Washington University in St. Louis, Biomedical Engineering Department, St. Louis, Missouri, United States.
Boston University, Electrical and Computer Engineering Department, Boston, Massachusetts, United States.
J Biomed Opt. 2024 Aug;29(8):086001. doi: 10.1117/1.JBO.29.8.086001. Epub 2024 Jul 25.
Traditional diffuse optical tomography (DOT) reconstructions are hampered by image artifacts arising from factors such as DOT sources being closer to shallow lesions, poor optode-tissue coupling, tissue heterogeneity, and large high-contrast lesions lacking information in deeper regions (known as shadowing effect). Addressing these challenges is crucial for improving the quality of DOT images and obtaining robust lesion diagnosis.
We address the limitations of current DOT imaging reconstruction by introducing an attention-based U-Net (APU-Net) model to enhance the image quality of DOT reconstruction, ultimately improving lesion diagnostic accuracy.

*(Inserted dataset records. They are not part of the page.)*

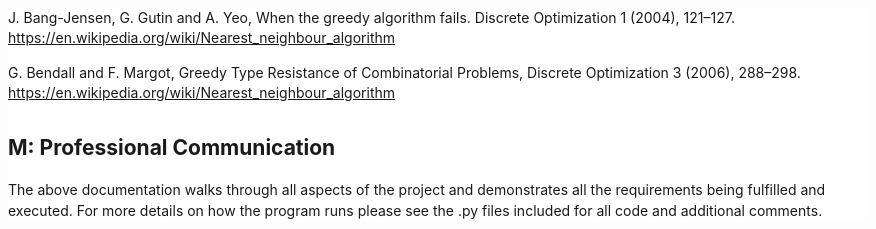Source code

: J. Bang-Jensen, G. Gutin and A. Yeo, When the greedy algorithm fails. Discrete Optimization 1 (2004), 121–127.
https://en.wikipedia.org/wiki/Nearest_neighbour_algorithm

G. Bendall and F. Margot, Greedy Type Resistance of Combinatorial Problems, Discrete Optimization 3 (2006), 288–298.
https://en.wikipedia.org/wiki/Nearest_neighbour_algorithm

## M: Professional Communication
The above documentation walks through all aspects of the project and demonstrates
all the requirements being fulfilled and executed. For more details on how the program
runs please see the .py files included for all code and additional comments.

 




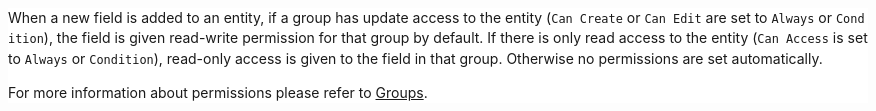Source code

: When a new field is added to an entity, if a group has update access to the entity (`Can Create` or `Can Edit` are 
set to `Always` or `Condition`), the field is given read-write permission for that group by default. If there is only 
read access to the entity (`Can Access` is set to `Always` or `Condition`), read-only access is given to the field in 
that group. Otherwise no permissions are set automatically.
 
For more information about permissions please refer to [Groups]({{site.baseurl}}/app-development-security-groups.html).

We designed an APU-Net model incorporating a contextual transformer attention module to enhance DOT reconstruction. The model was trained on simulation and phantom data, focusing on challenges such as artifact-induced distortions and lesion-shadowing effects. The model was then evaluated by the clinical data.
Transitioning from simulation and phantom data to clinical patients' data, our APU-Net model effectively reduced artifacts with an average artifact contrast decrease of 26.83% and improved image quality. In addition, statistical analyses revealed significant contrast improvements in depth profile with an average contrast increase of 20.28% and 45.31% for the second and third target layers, respectively. These results highlighted the efficacy of our approach in breast cancer diagnosis.
The APU-Net model improves the image quality of DOT reconstruction by reducing DOT image artifacts and improving the target depth profile.
传统的漫射光学断层成像(DOT)重建受到图像伪影的限制,这些伪影源于 DOT 源更接近浅层病变、光极-组织耦合不良、组织异质性以及缺乏深层区域信息的大对比度病变(称为阴影效应)等因素。解决这些挑战对于提高 DOT 图像质量和获得稳健的病变诊断至关重要。
通过引入基于注意力的 U-Net(APU-Net)模型来解决当前 DOT 成像重建的局限性,从而提高 DOT 重建的图像质量,最终提高病变诊断的准确性。
我们设计了一个包含上下文变换注意力模块的 APU-Net 模型来增强 DOT 重建。该模型在模拟和体模数据上进行训练,重点解决了伪影引起的变形和病变阴影效应等挑战。然后,我们使用临床数据对模型进行了评估。
从模拟和体模数据过渡到临床患者的数据,我们的 APU-Net 模型有效地减少了伪影,平均伪影对比度降低了 26.83%,并且提高了图像质量。此外,统计分析显示,在深度轮廓方面的对比度有显著提高,第二和第三个目标层的平均对比度分别增加了 20.28%和 45.31%。这些结果突出了我们的方法在乳腺癌诊断中的有效性。
APU-Net 模型通过减少 DOT 图像伪影和改善目标深度轮廓来提高 DOT 重建的图像质量。